Des dizaines d'agents de nettoyage en combinaison banche, pourvus de masques et munis de pulvérisateurs, parcourant les gares et les rues désertées. Les images parvenant de Chine et de Corée du Sud au début de la pandémie de coronavirus étaient pour le moins iconiques, et laissent aujourd'hui penser, à l'heure où les cas de contaminations sont au plus bas dans ces pays, que ces mesures spectaculaires ont pu contribuer à ralentir massivement la propagation du Covid-19. Mais est-ce réellement efficace ?
Pas prouvé scientifiquement
"À ma connaissance, il n'y a pas d'avis dans ce sens pour la Belgique à l'heure actuelle, souligne Fabrice Peters, porte-parole du Conseil supérieur de la santé. Nous avons pas mal d'avis sur les masques, les pratiques funéraires, les avis médicaux… et beaucoup d'autres aspects. Mais nous n'avons pas encore été mandatés à ce sujet. Au niveau de la durée de vie du virus sur les surfaces, les dernières études montrent qu'une désinfection permanente de tous les lieux publics n'a pas grand intérêt."
C'est que "la désinfection des rues ne se base pas sur des éléments scientifiques qui montreraient que cela ralentit drastiquement la propagation du virus", abonde Yves Coppieters 't Wallant, professeur de santé publique au Centre de recherche en épidémiologie, biostatistique et recherche clinique de l'Université libre de Bruxelles. Ce dernier insiste sur la priorité actuelle, visant à "mettre l'accent sur la stratégie des gestes barrière, en particulier l'hygiène des mains et le confinement".
Pour autant, nuance le professeur, certains lieux bien précis gagneraient à être désinfectés régulièrement, tel le mobilier urbain. "Ce qui, sans parler de pulvérisation massive, pourrait avoir un impact psychologique sur la population, et d'un point de vue de bon sens scientifique, a un sens si les gens passent du temps assis sur un banc, par exemple."

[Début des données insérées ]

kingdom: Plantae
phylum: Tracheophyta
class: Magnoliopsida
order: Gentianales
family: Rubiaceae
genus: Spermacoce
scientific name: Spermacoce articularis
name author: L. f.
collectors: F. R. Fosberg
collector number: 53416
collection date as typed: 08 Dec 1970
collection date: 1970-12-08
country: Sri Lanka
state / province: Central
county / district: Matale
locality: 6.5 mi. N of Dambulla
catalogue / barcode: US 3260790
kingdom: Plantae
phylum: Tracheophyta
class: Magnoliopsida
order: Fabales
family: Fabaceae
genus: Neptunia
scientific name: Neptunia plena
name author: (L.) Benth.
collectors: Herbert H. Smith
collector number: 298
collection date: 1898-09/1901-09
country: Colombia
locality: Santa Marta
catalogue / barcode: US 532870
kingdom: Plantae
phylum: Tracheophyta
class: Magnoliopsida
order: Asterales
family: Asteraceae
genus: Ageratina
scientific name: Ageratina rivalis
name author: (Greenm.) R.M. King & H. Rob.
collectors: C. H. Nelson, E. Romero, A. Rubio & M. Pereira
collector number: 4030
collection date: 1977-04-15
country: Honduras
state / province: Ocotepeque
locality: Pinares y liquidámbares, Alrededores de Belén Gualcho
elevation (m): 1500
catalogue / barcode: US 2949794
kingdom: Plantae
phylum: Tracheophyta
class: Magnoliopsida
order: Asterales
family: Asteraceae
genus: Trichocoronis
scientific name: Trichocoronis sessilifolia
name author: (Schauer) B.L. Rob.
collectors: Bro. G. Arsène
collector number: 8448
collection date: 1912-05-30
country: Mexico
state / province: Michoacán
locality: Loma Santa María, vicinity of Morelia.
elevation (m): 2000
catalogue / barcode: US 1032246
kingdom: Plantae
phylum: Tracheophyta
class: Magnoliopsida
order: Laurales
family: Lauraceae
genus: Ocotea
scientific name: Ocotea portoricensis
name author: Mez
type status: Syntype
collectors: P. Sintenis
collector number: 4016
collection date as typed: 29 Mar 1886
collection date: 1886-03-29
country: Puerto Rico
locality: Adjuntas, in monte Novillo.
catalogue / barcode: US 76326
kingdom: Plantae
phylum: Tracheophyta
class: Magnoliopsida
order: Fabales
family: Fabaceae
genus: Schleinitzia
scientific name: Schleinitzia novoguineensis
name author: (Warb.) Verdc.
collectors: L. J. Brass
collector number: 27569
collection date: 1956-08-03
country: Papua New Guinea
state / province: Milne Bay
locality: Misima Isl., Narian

Il n'a pas échappé à la communauté scientifique et aux autorités sanitaires que le virus survit de quelques heures à quelques jours sur les surfaces où il a atterri. "Ce qui ne signifie pas qu'il a une contagiosité ou une virulence forte", tempère cependant Annie Robert, responsable du Pôle d'épidémiologie et biostatistique de l'Institut de recherche expérimentale et clinique de l'UCLouvain, plaidant pour que l'on évite de pulvériser massivement de la javel ou des dérivés chlorés, qui peuvent s'avérer nocifs pour l'environnement. Et ce, d'autant que "la transmission majeure (par les voies respiratoires) ne serait pas arrêtée".
Les transports en commun très surveillés
Pour l'heure, les recommandations de désinfection en Belgique ciblent donc les lieux les plus sensibles, tels les commerces (et les chariots que les gens poussent par exemple), et surtout, les transports en commun (bus, métros, trams, trains). Lesquels sont désormais soumis à des directives bien précises : "F réquence de nettoyage renforcée avec une attention particulière donnée aux endroits de contact, mains courantes, boutons, accoudoirs, tout comme les postes des conducteurs", précise Françoise Ledune, porte-parole de la Stib. Idem du côté de la SNCB, qui assure nettoyer "les trains quotidiennement avec une attention particulière pour les surfaces avec lesquelles les voyageurs sont en contact. Seuls les trains nettoyés dans le strict respect des mesures ad hoc et fournis en eau et en savon peuvent être mis en service". Selon Fabrice Peters, des directives sont en cours de réalisation avec les hygiénistes du centre de crise fédéral "pour voir jusqu'où il faut aller dans les mesures générales qui sont déjà d'application".